Vorgegebener Text

= = = = =

Die Kinder dabei zu unterstützen, Lust am Lernen zu entwickeln und diese auch zu bewahren, dies ist meine Motivation. Das Erleben der so vielfältigen Natur hilft uns dabei. Ich habe bemerkt, wie wenig es braucht, damit ein Kind zufrieden ist und etwas Neues entdeckt. Nötig sind neue Impulse in einem behüteten Rahmen. Und dann braucht es Zeit und Lust, dem Kind den Raum zu lassen, diesen neuen Impuls zu erforschen. Unser Bauernhof in Diemerswil bietet die unterschiedlichsten, neuen Impulse und ich möchte den Kindern diesen geschützten Rahmen bieten. Im Folgenden gehe ich auf die vier für mich und mein Handeln zentralen Leitmotive ein.

= = = = =

Ausgangsmaterial
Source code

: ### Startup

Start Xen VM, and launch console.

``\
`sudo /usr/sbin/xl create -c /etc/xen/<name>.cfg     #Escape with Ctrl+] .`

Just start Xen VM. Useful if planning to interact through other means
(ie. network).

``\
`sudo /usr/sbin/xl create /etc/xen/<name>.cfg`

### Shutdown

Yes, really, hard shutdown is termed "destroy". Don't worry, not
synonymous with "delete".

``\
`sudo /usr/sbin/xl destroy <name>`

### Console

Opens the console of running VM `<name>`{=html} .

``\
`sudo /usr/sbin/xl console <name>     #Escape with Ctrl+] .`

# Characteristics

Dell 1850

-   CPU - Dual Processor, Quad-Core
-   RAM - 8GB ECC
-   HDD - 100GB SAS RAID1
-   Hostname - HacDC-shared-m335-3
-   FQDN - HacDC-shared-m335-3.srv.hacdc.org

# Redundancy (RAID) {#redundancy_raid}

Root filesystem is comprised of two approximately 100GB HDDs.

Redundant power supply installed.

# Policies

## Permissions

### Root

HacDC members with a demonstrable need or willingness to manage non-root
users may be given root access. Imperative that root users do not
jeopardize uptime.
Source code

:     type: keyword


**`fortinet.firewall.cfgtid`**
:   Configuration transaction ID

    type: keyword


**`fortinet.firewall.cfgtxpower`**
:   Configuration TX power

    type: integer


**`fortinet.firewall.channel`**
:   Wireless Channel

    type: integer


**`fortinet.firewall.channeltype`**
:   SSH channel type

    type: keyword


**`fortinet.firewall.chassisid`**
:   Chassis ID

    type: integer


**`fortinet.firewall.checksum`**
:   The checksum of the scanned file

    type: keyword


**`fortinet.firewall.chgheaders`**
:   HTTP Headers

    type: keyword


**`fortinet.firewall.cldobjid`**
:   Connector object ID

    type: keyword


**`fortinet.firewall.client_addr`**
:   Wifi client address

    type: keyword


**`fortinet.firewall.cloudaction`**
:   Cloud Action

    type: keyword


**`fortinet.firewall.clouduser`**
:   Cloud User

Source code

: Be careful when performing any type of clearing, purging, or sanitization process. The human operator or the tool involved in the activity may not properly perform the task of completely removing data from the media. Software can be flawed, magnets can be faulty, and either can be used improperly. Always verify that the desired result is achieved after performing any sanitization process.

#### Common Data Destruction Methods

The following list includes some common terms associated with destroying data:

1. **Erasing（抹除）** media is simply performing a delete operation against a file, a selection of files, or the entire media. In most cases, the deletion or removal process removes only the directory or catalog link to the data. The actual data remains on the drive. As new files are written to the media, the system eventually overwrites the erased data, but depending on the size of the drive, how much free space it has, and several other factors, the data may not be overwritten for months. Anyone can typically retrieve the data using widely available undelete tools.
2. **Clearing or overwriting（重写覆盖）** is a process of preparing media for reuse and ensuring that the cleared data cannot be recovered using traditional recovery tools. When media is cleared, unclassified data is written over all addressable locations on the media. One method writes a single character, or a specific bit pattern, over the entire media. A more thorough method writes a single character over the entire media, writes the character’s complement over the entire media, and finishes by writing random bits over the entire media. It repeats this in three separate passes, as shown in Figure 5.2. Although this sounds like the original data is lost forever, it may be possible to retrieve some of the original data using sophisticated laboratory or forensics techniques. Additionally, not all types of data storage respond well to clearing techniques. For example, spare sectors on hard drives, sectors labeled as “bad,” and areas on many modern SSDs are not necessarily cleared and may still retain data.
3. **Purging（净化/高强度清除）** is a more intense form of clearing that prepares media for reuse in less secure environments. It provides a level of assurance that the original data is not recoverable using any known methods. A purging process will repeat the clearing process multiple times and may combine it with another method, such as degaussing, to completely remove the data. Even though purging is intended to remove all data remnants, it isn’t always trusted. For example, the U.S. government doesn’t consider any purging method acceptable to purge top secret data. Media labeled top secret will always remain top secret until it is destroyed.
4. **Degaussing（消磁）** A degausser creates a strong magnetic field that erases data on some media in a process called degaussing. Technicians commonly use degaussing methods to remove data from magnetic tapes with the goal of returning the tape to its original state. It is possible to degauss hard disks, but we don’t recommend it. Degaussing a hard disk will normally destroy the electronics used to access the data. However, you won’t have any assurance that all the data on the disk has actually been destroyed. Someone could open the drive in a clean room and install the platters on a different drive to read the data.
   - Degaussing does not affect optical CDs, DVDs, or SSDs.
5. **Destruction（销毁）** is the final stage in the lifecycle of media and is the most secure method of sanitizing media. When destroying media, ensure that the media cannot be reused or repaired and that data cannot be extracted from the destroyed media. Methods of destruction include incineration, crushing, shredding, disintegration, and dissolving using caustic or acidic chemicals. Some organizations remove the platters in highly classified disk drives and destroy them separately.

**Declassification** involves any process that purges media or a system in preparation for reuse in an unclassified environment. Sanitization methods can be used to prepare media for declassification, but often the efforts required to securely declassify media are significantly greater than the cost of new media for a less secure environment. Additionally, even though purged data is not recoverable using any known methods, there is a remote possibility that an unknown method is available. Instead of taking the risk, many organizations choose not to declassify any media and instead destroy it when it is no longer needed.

= = = = =

Übungsaufgaben
a) Erkläre in ein bis drei Sätzen, was ein Kind laut dem Text über das Lernen auf dem Bauernhof braucht, um etwas Neues zu entdecken.
b) Gib aus den Datensätzen die Zeilen zwischen der Zeile mit „Opens the console“ und der Zeile mit „The following list“ einschließlich genau wieder.

Lösungen der Reihe nach
a) Ein Kind braucht neue Impulse in einem behüteten Rahmen. Außerdem braucht es Zeit und Lust, ihm den Raum zu lassen, diesen neuen Impuls zu erforschen.

b)
Opens the console of running VM `<name>`{=html} .

``\
`sudo /usr/sbin/xl console <name>     #Escape with Ctrl+] .`

# Characteristics

Dell 1850

-   CPU - Dual Processor, Quad-Core
-   RAM - 8GB ECC
-   HDD - 100GB SAS RAID1
-   Hostname - HacDC-shared-m335-3
-   FQDN - HacDC-shared-m335-3.srv.hacdc.org

# Redundancy (RAID) {#redundancy_raid}

Root filesystem is comprised of two approximately 100GB HDDs.

Redundant power supply installed.

# Policies

## Permissions

### Root

HacDC members with a demonstrable need or willingness to manage non-root
users may be given root access. Imperative that root users do not
jeopardize uptime.
Source code

:     type: keyword


**`fortinet.firewall.cfgtid`**
:   Configuration transaction ID

    type: keyword


**`fortinet.firewall.cfgtxpower`**
:   Configuration TX power

    type: integer


**`fortinet.firewall.channel`**
:   Wireless Channel

    type: integer


**`fortinet.firewall.channeltype`**
:   SSH channel type

    type: keyword


**`fortinet.firewall.chassisid`**
:   Chassis ID

    type: integer


**`fortinet.firewall.checksum`**
:   The checksum of the scanned file

    type: keyword


**`fortinet.firewall.chgheaders`**
:   HTTP Headers

    type: keyword


**`fortinet.firewall.cldobjid`**
:   Connector object ID

    type: keyword


**`fortinet.firewall.client_addr`**
:   Wifi client address

    type: keyword


**`fortinet.firewall.cloudaction`**
:   Cloud Action

    type: keyword


**`fortinet.firewall.clouduser`**
:   Cloud User

Source code

: Be careful when performing any type of clearing, purging, or sanitization process. The human operator or the tool involved in the activity may not properly perform the task of completely removing data from the media. Software can be flawed, magnets can be faulty, and either can be used improperly. Always verify that the desired result is achieved after performing any sanitization process.

#### Common Data Destruction Methods

The following list includes some common terms associated with destroying data:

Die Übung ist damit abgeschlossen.